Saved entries
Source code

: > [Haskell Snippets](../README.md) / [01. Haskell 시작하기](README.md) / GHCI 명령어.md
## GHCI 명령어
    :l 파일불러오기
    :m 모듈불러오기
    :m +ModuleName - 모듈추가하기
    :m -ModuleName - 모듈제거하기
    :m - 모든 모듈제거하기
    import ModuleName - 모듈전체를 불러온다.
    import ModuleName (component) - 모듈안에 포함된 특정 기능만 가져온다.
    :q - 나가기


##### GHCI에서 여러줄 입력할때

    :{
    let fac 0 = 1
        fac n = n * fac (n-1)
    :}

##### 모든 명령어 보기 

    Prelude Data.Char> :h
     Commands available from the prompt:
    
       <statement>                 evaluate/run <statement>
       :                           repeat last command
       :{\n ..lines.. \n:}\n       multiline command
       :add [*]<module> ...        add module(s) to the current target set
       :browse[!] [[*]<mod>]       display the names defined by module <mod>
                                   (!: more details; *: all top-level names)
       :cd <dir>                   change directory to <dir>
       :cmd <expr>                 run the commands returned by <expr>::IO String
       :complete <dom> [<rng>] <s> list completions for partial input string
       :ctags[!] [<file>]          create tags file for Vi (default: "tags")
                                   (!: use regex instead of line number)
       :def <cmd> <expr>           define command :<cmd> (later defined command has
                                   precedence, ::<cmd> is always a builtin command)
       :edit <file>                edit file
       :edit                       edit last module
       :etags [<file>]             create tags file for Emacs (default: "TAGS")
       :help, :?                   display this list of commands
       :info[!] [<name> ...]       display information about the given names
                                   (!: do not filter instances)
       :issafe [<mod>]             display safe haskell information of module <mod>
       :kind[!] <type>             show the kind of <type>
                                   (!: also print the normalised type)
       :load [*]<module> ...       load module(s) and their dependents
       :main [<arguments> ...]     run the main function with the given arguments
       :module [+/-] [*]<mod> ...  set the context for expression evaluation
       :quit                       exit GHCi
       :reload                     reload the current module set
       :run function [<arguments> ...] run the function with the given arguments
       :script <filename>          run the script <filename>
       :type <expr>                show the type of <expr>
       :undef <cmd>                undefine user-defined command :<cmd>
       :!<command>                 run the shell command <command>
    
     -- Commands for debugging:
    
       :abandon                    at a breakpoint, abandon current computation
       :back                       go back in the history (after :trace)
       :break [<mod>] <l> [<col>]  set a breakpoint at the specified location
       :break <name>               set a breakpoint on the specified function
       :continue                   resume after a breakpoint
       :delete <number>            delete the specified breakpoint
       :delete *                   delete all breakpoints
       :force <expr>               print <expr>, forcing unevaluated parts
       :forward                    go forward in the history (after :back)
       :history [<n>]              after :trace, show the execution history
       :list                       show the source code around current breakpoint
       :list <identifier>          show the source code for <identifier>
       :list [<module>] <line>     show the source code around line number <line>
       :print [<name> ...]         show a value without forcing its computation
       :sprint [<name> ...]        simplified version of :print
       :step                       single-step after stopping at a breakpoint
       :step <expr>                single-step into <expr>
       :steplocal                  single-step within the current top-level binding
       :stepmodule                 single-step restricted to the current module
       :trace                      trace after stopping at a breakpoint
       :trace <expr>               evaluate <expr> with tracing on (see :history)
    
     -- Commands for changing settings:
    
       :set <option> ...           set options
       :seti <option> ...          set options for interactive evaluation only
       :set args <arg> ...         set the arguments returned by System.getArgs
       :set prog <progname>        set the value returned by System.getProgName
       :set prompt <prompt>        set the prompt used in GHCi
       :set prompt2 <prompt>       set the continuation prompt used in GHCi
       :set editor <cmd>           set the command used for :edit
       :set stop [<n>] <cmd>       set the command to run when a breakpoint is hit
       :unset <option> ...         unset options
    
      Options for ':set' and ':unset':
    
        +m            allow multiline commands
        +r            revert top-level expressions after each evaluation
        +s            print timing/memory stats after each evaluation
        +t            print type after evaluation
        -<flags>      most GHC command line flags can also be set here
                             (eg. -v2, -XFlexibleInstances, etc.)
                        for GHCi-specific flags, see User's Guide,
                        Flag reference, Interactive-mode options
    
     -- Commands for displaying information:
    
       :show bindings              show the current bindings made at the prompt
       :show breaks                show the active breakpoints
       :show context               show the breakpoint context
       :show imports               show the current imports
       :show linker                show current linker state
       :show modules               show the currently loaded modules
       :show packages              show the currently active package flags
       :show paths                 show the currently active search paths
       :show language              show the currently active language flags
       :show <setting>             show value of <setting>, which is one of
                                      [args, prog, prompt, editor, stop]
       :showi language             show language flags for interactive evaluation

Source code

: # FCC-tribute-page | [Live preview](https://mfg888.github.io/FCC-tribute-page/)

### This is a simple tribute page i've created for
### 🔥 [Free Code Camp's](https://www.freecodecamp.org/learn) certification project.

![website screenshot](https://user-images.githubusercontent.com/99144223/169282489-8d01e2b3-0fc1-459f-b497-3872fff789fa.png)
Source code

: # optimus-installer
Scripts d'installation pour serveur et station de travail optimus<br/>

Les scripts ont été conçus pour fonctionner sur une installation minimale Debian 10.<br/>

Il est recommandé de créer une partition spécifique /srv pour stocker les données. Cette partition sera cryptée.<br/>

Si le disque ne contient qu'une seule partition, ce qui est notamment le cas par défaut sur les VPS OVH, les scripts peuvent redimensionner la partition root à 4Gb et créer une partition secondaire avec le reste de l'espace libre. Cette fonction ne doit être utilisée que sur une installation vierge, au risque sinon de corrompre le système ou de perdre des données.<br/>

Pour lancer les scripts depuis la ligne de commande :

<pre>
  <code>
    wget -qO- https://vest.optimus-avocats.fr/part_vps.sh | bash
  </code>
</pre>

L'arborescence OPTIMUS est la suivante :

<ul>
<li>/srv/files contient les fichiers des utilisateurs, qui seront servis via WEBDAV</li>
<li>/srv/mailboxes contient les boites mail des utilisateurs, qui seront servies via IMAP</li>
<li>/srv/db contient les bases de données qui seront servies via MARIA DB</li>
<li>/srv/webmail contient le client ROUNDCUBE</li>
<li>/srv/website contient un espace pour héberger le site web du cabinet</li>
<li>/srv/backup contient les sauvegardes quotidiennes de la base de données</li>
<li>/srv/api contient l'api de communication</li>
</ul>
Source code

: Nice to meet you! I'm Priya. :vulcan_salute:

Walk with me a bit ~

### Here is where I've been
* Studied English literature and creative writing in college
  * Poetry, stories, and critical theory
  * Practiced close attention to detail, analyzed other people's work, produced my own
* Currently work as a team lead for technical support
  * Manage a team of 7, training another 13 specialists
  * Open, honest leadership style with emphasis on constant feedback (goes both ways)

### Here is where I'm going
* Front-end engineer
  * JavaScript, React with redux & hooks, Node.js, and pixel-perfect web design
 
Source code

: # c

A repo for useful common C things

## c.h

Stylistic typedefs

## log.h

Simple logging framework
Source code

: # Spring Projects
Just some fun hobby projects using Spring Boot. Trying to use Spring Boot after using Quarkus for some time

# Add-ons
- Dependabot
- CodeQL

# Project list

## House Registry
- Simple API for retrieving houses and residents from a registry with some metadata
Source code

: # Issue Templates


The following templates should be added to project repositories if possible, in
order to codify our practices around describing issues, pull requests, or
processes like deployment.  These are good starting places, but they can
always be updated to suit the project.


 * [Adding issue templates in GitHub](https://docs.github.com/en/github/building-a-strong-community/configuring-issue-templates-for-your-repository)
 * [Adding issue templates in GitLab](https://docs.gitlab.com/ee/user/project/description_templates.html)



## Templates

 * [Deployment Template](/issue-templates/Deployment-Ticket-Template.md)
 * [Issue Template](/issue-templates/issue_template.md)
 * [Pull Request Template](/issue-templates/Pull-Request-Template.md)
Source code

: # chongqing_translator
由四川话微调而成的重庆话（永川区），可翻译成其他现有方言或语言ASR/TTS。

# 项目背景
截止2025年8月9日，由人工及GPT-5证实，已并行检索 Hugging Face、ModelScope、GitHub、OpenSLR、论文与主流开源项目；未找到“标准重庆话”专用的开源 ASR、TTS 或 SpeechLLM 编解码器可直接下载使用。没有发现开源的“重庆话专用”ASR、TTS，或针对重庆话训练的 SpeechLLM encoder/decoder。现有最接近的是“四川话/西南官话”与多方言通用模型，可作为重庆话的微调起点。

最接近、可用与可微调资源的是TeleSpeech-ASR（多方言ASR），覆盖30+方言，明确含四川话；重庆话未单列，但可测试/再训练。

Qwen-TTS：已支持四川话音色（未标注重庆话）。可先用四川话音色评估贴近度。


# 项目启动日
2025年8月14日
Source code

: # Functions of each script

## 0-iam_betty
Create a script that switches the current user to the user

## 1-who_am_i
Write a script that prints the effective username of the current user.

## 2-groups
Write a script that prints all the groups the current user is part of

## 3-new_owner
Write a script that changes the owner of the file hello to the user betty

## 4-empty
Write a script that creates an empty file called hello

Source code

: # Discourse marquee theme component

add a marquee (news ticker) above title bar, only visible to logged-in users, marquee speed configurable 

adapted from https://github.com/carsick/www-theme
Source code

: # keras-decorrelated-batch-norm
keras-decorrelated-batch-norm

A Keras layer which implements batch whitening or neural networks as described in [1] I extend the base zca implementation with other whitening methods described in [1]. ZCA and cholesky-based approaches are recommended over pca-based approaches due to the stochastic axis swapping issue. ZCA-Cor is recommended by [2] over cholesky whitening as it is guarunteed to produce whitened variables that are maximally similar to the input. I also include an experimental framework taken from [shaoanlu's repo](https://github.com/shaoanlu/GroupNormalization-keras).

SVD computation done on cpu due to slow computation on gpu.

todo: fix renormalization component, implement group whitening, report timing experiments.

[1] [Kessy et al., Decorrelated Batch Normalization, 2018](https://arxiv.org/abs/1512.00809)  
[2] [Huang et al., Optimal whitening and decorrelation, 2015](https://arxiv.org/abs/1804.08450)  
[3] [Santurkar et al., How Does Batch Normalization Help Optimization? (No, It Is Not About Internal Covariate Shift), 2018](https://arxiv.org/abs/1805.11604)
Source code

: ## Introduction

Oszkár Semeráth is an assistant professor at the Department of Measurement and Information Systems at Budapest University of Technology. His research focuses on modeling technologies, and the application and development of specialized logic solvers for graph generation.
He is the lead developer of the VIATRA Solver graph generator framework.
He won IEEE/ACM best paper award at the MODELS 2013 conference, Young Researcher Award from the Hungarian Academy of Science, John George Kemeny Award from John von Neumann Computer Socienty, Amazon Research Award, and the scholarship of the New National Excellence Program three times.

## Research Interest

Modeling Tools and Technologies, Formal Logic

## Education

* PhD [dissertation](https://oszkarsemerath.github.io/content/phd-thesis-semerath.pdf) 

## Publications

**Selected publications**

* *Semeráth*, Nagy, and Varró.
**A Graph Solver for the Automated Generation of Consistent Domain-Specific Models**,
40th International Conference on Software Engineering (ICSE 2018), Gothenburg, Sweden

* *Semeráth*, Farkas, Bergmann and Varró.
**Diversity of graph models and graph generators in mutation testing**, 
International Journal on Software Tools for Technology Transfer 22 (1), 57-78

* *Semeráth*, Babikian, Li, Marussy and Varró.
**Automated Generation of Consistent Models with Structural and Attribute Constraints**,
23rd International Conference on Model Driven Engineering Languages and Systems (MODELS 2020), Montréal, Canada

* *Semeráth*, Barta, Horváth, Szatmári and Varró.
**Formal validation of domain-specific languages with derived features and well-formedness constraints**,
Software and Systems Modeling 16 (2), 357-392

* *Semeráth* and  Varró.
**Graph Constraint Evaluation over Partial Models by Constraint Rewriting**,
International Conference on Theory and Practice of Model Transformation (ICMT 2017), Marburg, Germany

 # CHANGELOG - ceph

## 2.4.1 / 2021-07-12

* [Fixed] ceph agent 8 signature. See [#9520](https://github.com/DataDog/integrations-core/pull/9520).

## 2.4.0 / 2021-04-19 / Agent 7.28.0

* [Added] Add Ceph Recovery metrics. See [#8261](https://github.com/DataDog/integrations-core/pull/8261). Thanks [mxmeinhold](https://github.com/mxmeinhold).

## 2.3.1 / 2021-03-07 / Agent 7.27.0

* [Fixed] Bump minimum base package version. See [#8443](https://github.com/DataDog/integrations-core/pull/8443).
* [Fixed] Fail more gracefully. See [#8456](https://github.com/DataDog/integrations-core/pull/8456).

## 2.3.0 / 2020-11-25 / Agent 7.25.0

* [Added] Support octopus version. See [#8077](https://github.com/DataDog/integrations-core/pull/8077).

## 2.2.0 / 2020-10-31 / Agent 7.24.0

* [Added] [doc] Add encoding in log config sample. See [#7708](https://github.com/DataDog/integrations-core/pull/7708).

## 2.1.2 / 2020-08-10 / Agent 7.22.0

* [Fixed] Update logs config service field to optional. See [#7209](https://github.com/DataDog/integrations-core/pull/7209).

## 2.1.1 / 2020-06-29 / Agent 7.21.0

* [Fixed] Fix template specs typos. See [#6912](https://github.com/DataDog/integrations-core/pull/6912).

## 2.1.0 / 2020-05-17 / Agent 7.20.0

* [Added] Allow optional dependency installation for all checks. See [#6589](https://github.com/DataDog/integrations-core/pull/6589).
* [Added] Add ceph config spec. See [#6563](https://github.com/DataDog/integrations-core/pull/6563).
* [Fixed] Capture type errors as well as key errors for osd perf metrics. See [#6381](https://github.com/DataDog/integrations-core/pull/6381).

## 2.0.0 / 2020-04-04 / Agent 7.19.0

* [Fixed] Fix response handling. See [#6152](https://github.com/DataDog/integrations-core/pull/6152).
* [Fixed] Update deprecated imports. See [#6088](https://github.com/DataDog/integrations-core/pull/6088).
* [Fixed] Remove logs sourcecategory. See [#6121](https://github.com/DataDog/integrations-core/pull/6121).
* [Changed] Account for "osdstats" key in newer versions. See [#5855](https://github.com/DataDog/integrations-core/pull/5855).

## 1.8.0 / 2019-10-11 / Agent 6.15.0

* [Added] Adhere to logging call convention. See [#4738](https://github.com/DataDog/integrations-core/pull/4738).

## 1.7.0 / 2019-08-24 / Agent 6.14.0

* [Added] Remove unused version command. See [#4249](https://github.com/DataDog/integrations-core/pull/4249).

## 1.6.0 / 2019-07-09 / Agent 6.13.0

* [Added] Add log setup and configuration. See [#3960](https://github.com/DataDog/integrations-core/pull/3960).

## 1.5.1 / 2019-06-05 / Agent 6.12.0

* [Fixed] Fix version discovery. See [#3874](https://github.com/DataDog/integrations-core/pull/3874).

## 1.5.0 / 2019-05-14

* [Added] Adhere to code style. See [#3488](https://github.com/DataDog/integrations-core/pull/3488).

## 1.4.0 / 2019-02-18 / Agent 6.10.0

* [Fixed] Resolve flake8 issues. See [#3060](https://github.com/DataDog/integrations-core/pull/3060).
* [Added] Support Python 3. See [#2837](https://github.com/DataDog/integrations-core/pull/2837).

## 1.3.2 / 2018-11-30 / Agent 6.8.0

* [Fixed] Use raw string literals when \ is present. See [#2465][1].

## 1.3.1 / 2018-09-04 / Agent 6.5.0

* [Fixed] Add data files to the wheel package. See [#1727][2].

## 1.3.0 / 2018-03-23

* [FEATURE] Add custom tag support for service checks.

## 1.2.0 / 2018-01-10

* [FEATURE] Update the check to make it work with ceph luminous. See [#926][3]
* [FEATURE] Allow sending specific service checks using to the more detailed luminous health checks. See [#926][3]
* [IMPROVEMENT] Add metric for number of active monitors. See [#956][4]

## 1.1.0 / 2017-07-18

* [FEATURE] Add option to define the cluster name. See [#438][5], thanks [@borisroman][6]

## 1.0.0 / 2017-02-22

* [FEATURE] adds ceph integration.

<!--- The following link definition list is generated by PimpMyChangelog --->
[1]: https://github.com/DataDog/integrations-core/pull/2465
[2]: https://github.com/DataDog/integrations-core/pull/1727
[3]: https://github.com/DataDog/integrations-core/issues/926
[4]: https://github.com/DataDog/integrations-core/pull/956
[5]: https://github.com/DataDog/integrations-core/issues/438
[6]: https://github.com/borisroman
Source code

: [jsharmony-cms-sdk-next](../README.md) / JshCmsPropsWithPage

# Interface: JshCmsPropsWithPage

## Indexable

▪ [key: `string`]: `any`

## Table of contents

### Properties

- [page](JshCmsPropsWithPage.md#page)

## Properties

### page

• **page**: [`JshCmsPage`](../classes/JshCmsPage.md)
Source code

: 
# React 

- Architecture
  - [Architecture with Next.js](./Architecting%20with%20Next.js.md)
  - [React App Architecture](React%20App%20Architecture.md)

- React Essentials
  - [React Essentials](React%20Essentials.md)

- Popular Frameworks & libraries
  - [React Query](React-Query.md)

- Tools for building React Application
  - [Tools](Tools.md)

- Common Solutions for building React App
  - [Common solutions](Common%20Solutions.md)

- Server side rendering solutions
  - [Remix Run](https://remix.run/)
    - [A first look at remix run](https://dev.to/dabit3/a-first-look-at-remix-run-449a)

■ **Task details**
Can you put the lines of these rows into a JSON list of strings, one string per line and no blank lines, starting with the line containing "of each script" and going on through the line containing "marquee theme component"?

■ **Result below**
[
  ": # Functions of each script",
  "## 0-iam_betty",
  "Create a script that switches the current user to the user",
  "## 1-who_am_i",
  "Write a script that prints the effective username of the current user.",
  "## 2-groups",
  "Write a script that prints all the groups the current user is part of",
  "## 3-new_owner",
  "Write a script that changes the owner of the file hello to the user betty",
  "## 4-empty",
  "Write a script that creates an empty file called hello",
  "Source code",
  ": # Discourse marquee theme component"
]